Source:
APPentagon Buys New Uniforms, Armored Vehicles From Recently Reopened Factories in Iraq
03-28-2007 5:40 PM
By PAULINE JELINEK, Associated Press Writer
WASHINGTON (Associated Press) -- In an Iraq jobs program, the Pentagon has helped reopen three factories shuttered after the 2003 invasion, seeding the ground by buying uniforms and armored vehicles for its Iraqi allies from two of them.
Reopening state-owned factories that produced everything from cement to buses for Saddam Hussein's regime is among efforts President Bush hopes will boost the economy and help salvage a violent Iraq. His strategy of increasing troops there to try to calm violence is meant to buy the Iraqi government time to move forward on political reconciliation and reconstruction.

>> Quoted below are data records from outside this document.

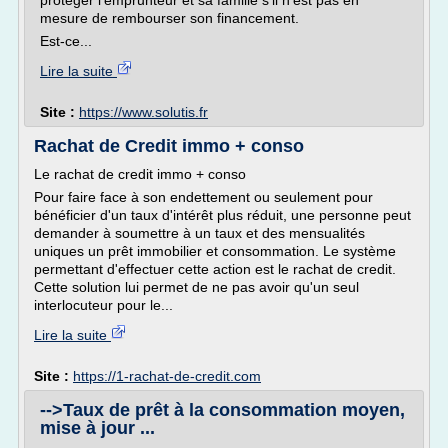
protéger l'emprunteur et sa famille s'il n'est pas en
mesure de rembourser son financement.
Est-ce...
Lire la suite
Site :
https://www.solutis.fr
Rachat de Credit immo + conso
Le rachat de credit immo + conso
Pour faire face à son endettement ou seulement pour
bénéficier d'un taux d'intérêt plus réduit, une personne peut
demander à soumettre à un taux et des mensualités
uniques un prêt immobilier et consommation. Le système
permettant d'effectuer cette action est le rachat de credit.
Cette solution lui permet de ne pas avoir qu'un seul
interlocuteur pour le...
Lire la suite
Site :
https://1-rachat-de-credit.com
-->Taux de prêt à la consommation moyen,
mise à jour ...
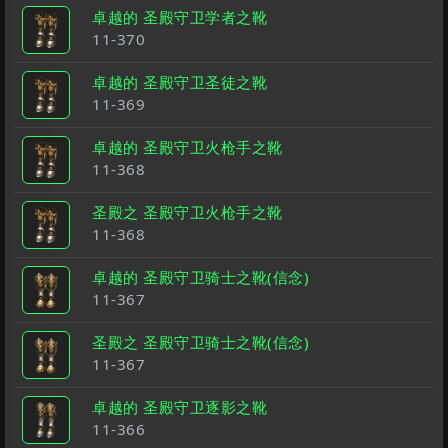
卓越的 圣殿守卫学者之靴
11-370
卓越的 圣殿守卫圣徒之靴
11-369
卓越的 圣殿守卫火枪手之靴
11-368
圣殿之 圣殿守卫火枪手之靴
11-368
卓越的 圣殿守卫骑士之靴(信念)
11-367
圣殿之 圣殿守卫骑士之靴(信念)
11-367
卓越的 圣殿守卫逐影之靴
11-366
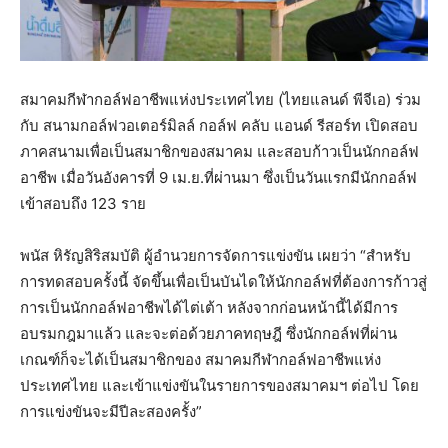
สมาคมกีฬากอล์ฟอาชีพแห่งประเทศไทย (ไทยแลนด์ พีจีเอ) ร่วม
กับ สนามกอล์ฟวอเตอร์มิลล์ กอล์ฟ คลับ แอนด์ รีสอร์ท เปิดสอบ
ภาคสนามเพื่อเป็นสมาชิกของสมาคม และสอบก้าวเป็นนักกอล์ฟ
อาชีพ เมื่อวันอังคารที่ 9 เม.ย.ที่ผ่านมา ซึ่งเป็นวันแรกมีนักกอล์ฟ
เข้าสอบถึง 123 ราย
พนัส หิรัญสิริสมบัติ ผู้อำนวยการจัดการแข่งขัน เผยว่า “สำหรับ
การทดสอบครั้งนี้ จัดขึ้นเพื่อเป็นบันไดให้นักกอล์ฟที่ต้องการก้าวสู่
การเป็นนักกอล์ฟอาชีพได้ไต่เต้า หลังจากก่อนหน้านี้ได้มีการ
อบรมกฎมาแล้ว และจะต่อด้วยภาคทฤษฎี ซึ่งนักกอล์ฟที่ผ่าน
เกณฑ์ก็จะได้เป็นสมาชิกของ สมาคมกีฬากอล์ฟอาชีพแห่ง
ประเทศไทย และเข้าแข่งขันในรายการของสมาคมฯ ต่อไป โดย
การแข่งขันจะมีปีละสองครั้ง”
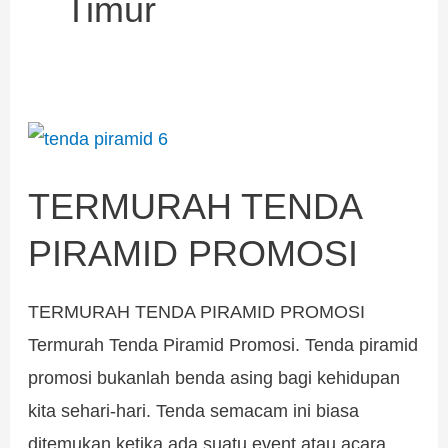
Timur
TERMURAH
TENDA
TERMURAH TENDA
PIRAMID
PROMOSI
PIRAMID PROMOSI
TERMURAH TENDA PIRAMID PROMOSI
Termurah Tenda Piramid Promosi. Tenda piramid
promosi bukanlah benda asing bagi kehidupan
kita sehari-hari. Tenda semacam ini biasa
ditemukan ketika ada suatu event atau acara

In a program started nearly a year ago, the Defense Department has reopened a large textile factory in Najaf by buying uniforms for Iraqi soldiers and police that the U.S. has been training and has reopened a vehicle factory south of Baghdad by buying armored vehicles, said Paul Brinkley, deputy undersecretary of defense in charge of Pentagon business modernization efforts. He has been running the program.
Officials helped find other customers for the third restarted factory, in Ramadi, which makes ceramic products.